According to reports, Ammar al Baluchi suffered brain damage from his treatment

The US Central Intelligence Agency used a detainee in Afghanistan as a ‘prop’ to teach interrogators how to torture prisoners, leaving the man with brain damage, newly declassified documents have revealed.

According to the 2008 report by the CIA’s inspector general, published by The Guardian, 44-year-old Ammar al-Baluchi was used to teach interrogators how to perform a torture technique called ‘walling’. According to the CIA walling refers to a place where interrogators can be forced to go. “pulls the detainee towards him and then quickly slams the detainee against [a] false wall.”

According to the document, Baluchi was walled for as long as two hours each time. A former trainee said that he had been subject to this treatment. “all the interrogation students lined up to ‘wall’ Ammar”So their instructor “could certify them on their ability to use the technique.”

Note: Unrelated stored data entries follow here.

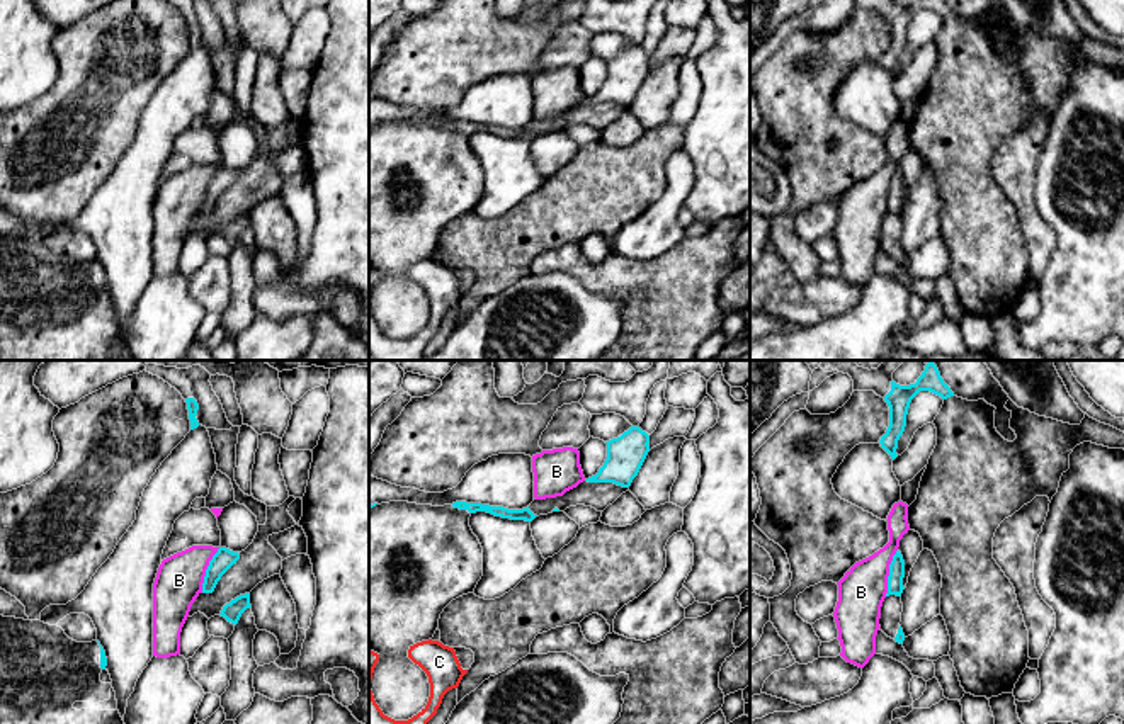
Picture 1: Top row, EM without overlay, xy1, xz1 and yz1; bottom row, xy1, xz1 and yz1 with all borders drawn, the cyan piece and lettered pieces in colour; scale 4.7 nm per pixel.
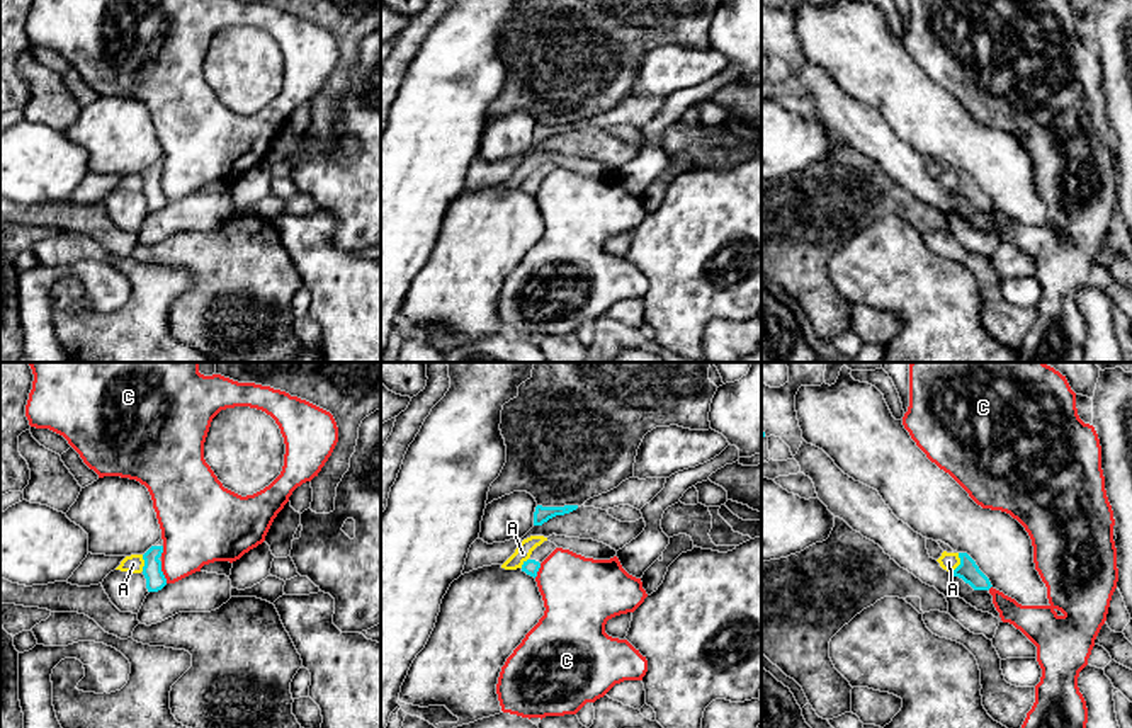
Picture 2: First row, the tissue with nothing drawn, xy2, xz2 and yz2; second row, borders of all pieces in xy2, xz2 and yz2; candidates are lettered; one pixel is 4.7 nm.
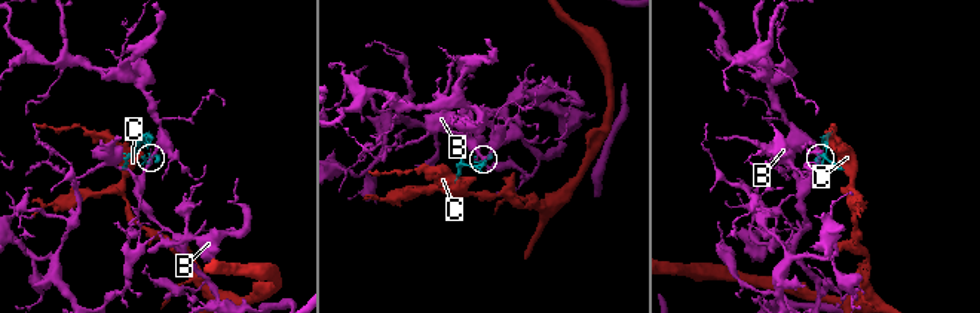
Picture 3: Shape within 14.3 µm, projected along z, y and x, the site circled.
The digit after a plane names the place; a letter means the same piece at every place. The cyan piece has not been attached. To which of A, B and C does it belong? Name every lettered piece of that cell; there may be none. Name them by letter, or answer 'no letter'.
no letter

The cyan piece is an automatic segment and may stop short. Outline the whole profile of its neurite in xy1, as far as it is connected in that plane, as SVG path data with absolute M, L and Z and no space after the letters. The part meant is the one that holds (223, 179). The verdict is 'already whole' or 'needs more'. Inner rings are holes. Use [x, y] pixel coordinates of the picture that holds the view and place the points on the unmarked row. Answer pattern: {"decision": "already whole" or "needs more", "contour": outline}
{"decision": "needs more", "contour": "M289 116L279 126L267 126L267 141L258 144L253 161L245 170L218 168L209 180L202 211L192 223L189 236L201 231L207 238L221 235L228 241L238 243L241 233L252 226L250 211L282 189L282 177L267 158L299 144L287 131L294 119Z"}

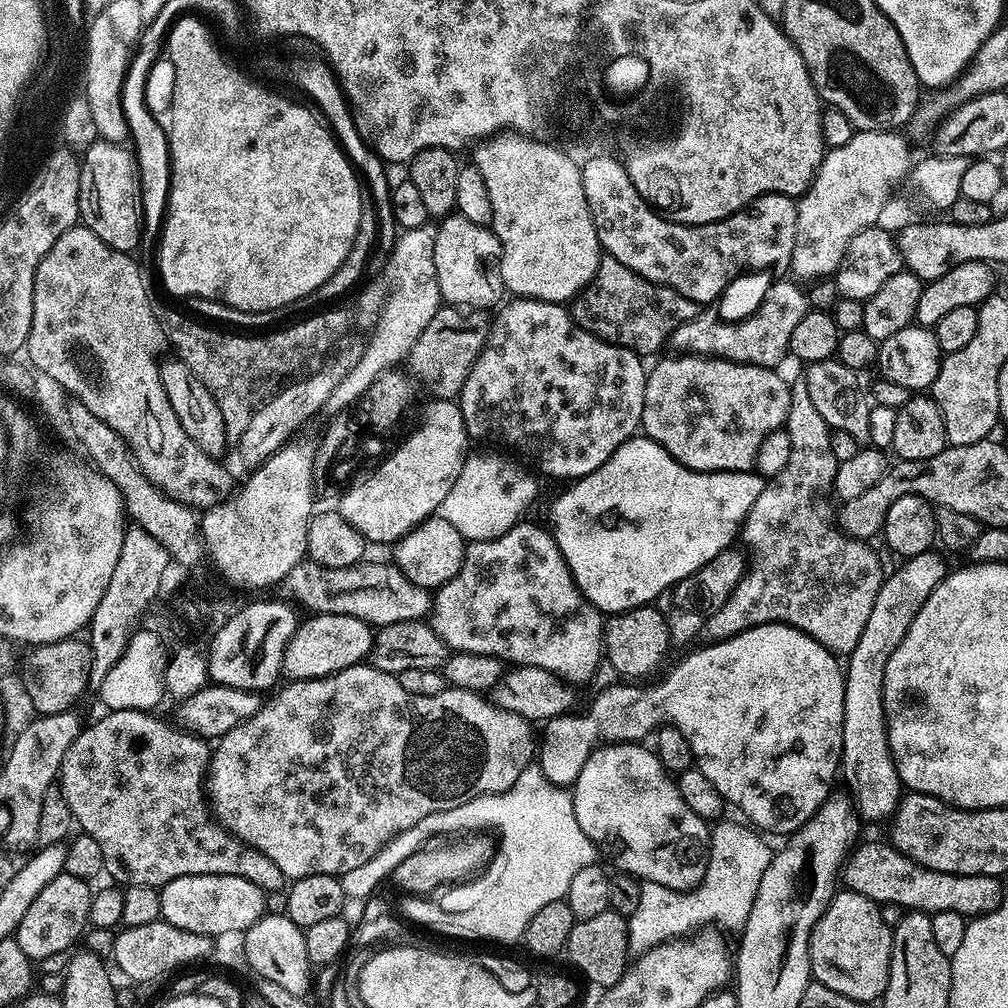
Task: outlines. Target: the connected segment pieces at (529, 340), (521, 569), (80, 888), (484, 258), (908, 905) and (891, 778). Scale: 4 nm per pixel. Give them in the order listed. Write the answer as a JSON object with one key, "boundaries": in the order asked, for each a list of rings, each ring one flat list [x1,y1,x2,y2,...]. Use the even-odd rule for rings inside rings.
{"boundaries":[[[512,298,509,301,508,305,505,303,499,309,501,312,497,314,496,320,494,316,491,321,488,337,484,339,484,348,478,354,460,391,458,403,462,410,462,418,466,422,466,430,473,441,485,440,488,446,501,444,504,448,513,448,517,452,517,454,515,453,517,457,523,458,529,465,537,464,546,475,557,476,558,479,564,480,563,482,575,482,580,477,598,470,598,466,602,466,602,462,606,462,606,458,610,458,610,454,614,454,614,450,618,450,618,446,622,446,641,431,640,419,644,401,646,364,644,368,643,362,640,361,643,359,632,349,600,340,594,334,579,328,572,320,571,311,564,304,551,304,545,300,525,300,523,298]],[[519,522,508,532,488,541,471,541,465,547,460,572,442,587,435,589,430,609,434,634,449,649,457,652,486,654,504,661,508,666,534,666,550,670,569,686,584,684,605,659,605,617,580,593,568,569,562,550,547,527]],[[63,871,45,886,42,894,30,902,30,910,22,914,22,922,18,922,14,939,22,946,22,954,26,954,33,962,47,958,58,951,69,951,72,943,85,935,89,927,88,915,92,901,93,885,82,878,74,878,69,872]],[[458,214,443,217,436,228,434,268,441,301,461,310,488,310,491,304,499,305,500,295,505,295,506,289,500,273,500,243,496,233,483,224,466,222]],[[861,843,849,855,843,869,842,880,851,891,875,900,881,906,897,904,900,910,914,912,941,912,954,910,966,918,985,916,1002,902,1006,888,995,876,963,876,962,874,946,874,942,870,930,870,902,854,891,843]],[[929,550,907,557,897,572,889,571,885,575,884,584,878,590,878,598,874,598,874,606,870,609,866,630,862,630,858,646,854,646,854,650,846,656,842,780,844,776,852,803,865,821,887,821,900,805,902,785,888,745,888,727,884,721,886,664,898,650,902,638,906,638,906,630,910,630,910,622,914,622,918,610,922,610,926,598,934,594,934,590,948,575,950,565,943,558,939,551]]]}

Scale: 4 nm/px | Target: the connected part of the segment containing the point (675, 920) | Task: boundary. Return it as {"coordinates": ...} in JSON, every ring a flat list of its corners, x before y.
{"coordinates":[[727,820,711,829,706,874,697,888,679,892,649,880,641,883,642,895,638,901,638,910,634,910,634,914,628,917,629,953,649,952,654,946,712,923,726,930,743,929,750,914,750,906,754,906,754,898,758,894,758,882,762,882,762,874,766,874,766,866,770,866,774,852,768,849,766,841,759,840,764,838,757,835,747,823,735,824]]}

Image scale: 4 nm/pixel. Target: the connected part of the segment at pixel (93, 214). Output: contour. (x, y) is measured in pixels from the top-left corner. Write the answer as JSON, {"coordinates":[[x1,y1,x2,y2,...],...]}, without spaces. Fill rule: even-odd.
{"coordinates":[[98,138,89,148,83,149,80,160,79,223,98,234,106,246,119,252,135,253,135,248,142,244,144,211,140,205,140,171,136,168,136,157,131,147]]}

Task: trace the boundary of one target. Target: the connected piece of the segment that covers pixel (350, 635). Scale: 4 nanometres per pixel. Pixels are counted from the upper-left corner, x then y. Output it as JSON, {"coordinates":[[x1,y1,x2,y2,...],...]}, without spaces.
{"coordinates":[[312,614,309,620,301,619,296,632,289,638,285,648,283,675,289,681,313,680,319,676,329,676,338,670,369,659,372,650,373,625,346,614]]}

“In the case of ‘walling’ in particular the [Office of the Inspector General] had difficulty determining whether the session was designed to elicit information from Ammar or to ensure that all interrogator trainees received their certification,”According to the report, it was noted that it had appeared “certification was key”During the torture sessions.

Baluchi – who was captured by the CIA in 2003 before being transferred to Guantanamo Bay in 2006 – reportedly suffered from brain damage as a result of his detainment by the US intelligence agency.

This Kuwaiti-born man, who was born in Kuwait, was arrested for his alleged involvement in terrorist attacks on September 11, 2001 and for serving as Osama bin Laden’s courier.

Baluchi is still held at Guantanamo bay by the United States despite repeated calls for his release from human rights activists and the United Nations.

20 years of Gitmo an affront to ‘all humanity,’ never-charged ex-prisoner tells RT

After nearly twenty years of imprisonment, a Saudi Arabian citizen was freed from Guantanamo bay to undergo mental health treatment. Mohammad Mani Ahmad al-Qahtani (46), was released after US officials determined that his imprisonment had been justified. “no longer necessary to protect against a continuing significant threat to the national security of the United States.”

Qahtani was said to have been diagnosed with schizophrenia after being subjected a beating, sexual humiliation and sleep deprivation at Guantanamo bay.

The military prison holds 38 prisoners.